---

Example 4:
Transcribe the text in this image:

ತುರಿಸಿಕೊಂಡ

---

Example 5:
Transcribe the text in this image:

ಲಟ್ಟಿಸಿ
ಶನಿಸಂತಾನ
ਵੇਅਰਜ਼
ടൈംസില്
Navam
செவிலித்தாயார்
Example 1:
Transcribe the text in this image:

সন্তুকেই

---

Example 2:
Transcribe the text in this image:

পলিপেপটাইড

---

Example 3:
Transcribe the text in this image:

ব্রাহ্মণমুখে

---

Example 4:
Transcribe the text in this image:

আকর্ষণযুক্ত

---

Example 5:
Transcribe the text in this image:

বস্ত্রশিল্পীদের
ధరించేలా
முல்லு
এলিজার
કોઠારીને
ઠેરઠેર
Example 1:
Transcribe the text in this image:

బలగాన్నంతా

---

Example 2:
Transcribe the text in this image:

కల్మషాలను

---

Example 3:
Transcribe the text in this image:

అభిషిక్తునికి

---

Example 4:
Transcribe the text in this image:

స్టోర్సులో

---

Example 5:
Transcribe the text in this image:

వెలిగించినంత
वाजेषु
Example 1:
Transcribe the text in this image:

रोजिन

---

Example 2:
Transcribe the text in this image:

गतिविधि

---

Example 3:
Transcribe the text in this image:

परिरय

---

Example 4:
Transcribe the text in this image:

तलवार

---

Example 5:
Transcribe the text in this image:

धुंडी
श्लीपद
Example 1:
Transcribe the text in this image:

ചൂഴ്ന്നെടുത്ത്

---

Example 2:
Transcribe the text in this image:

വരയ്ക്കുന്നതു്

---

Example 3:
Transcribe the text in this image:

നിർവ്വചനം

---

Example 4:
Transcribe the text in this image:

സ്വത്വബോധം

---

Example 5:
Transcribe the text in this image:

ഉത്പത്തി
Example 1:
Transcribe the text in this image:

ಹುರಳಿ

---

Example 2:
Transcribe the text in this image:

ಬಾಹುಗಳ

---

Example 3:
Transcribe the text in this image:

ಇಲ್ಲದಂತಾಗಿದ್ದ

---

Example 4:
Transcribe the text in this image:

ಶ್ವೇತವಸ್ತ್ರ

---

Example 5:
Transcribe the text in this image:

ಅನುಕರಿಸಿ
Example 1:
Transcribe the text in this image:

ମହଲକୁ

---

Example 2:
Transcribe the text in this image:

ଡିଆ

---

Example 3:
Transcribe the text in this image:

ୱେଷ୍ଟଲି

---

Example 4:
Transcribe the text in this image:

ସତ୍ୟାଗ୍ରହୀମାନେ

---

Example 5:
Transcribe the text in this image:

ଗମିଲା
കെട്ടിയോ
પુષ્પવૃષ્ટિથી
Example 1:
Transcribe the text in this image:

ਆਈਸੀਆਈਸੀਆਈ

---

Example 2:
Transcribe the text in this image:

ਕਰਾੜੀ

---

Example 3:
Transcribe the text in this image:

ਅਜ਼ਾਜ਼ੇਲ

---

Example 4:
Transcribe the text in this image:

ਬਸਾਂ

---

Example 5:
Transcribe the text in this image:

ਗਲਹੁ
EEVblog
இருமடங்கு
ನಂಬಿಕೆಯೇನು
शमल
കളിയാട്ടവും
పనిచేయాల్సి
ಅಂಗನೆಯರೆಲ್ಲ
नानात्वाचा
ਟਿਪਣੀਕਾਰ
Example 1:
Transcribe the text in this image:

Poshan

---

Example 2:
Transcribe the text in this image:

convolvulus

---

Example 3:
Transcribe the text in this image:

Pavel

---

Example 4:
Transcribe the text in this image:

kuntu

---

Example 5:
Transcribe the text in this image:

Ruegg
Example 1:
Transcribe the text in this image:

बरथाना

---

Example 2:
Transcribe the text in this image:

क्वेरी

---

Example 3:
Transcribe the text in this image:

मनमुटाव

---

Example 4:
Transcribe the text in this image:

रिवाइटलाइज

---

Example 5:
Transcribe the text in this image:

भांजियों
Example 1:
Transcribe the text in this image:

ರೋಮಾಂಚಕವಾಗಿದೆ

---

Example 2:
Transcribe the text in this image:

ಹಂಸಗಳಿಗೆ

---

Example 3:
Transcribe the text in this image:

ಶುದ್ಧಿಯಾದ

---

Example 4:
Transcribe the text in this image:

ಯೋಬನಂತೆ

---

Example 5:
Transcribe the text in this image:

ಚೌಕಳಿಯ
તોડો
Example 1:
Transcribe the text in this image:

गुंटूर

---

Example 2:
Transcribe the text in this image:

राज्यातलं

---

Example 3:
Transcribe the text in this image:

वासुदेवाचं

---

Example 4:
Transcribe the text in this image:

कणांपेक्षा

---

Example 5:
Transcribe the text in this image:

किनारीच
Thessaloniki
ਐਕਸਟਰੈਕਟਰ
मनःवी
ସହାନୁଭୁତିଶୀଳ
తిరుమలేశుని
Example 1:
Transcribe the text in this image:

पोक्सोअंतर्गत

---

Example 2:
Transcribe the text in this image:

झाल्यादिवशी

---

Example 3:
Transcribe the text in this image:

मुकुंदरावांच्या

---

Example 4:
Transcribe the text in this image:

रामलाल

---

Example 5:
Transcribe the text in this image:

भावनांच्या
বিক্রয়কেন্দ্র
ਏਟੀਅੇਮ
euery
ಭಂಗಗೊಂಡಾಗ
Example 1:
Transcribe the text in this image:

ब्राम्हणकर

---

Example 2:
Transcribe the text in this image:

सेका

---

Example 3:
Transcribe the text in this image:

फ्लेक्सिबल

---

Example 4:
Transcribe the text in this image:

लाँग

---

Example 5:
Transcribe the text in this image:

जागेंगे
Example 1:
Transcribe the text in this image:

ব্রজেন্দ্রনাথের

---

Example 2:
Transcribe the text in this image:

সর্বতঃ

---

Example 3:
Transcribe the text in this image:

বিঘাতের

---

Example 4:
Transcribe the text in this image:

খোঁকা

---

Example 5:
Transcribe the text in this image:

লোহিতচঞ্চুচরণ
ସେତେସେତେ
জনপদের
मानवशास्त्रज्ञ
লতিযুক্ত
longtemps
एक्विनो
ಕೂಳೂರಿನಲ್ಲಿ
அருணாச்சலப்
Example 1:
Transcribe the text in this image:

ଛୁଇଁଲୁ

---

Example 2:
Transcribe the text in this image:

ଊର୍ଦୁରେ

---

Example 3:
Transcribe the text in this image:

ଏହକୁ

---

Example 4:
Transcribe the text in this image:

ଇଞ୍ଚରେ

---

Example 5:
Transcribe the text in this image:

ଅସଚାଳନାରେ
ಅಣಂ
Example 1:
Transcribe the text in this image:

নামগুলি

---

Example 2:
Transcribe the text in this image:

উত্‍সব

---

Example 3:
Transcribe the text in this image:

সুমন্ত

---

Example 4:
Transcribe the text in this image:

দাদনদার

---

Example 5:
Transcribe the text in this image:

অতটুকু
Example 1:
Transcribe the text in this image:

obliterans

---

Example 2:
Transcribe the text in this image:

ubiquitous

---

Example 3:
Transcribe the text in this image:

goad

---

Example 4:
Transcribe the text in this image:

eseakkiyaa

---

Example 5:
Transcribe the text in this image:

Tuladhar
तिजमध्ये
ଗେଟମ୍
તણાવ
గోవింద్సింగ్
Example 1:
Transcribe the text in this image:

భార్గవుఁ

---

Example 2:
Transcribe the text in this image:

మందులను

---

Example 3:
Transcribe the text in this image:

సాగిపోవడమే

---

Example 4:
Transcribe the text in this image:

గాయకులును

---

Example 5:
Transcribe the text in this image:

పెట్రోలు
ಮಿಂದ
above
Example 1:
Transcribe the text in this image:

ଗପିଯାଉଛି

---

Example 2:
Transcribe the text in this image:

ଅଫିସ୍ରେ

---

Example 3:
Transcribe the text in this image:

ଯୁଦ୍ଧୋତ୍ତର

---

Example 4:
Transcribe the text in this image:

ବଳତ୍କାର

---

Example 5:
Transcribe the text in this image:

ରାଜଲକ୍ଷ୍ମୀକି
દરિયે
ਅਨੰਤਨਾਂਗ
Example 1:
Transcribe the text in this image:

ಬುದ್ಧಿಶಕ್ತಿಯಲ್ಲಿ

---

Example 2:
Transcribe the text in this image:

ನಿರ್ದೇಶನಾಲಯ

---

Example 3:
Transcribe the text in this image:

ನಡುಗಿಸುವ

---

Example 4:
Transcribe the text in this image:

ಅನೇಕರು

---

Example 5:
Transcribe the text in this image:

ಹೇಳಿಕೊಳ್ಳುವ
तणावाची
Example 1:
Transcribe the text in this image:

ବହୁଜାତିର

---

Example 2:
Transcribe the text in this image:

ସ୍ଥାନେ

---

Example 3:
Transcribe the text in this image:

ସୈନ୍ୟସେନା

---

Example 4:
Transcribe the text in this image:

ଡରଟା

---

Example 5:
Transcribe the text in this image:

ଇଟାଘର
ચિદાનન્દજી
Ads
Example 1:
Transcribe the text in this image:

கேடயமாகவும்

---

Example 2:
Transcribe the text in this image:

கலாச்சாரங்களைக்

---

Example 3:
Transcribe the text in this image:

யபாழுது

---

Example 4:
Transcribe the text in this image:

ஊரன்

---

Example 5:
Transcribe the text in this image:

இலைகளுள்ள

##########

**What this task involves**
Copy out the lines above word for word, from the first line up to and including the line with "আকর্ষণযুক্ত".

**Solution below**
---

Example 4:
Transcribe the text in this image:

ತುರಿಸಿಕೊಂಡ

---

Example 5:
Transcribe the text in this image:

ಲಟ್ಟಿಸಿ
ಶನಿಸಂತಾನ
ਵੇਅਰਜ਼
ടൈംസില്
Navam
செவிலித்தாயார்
Example 1:
Transcribe the text in this image:

সন্তুকেই

---

Example 2:
Transcribe the text in this image:

পলিপেপটাইড

---

Example 3:
Transcribe the text in this image:

ব্রাহ্মণমুখে

---

Example 4:
Transcribe the text in this image:

আকর্ষণযুক্ত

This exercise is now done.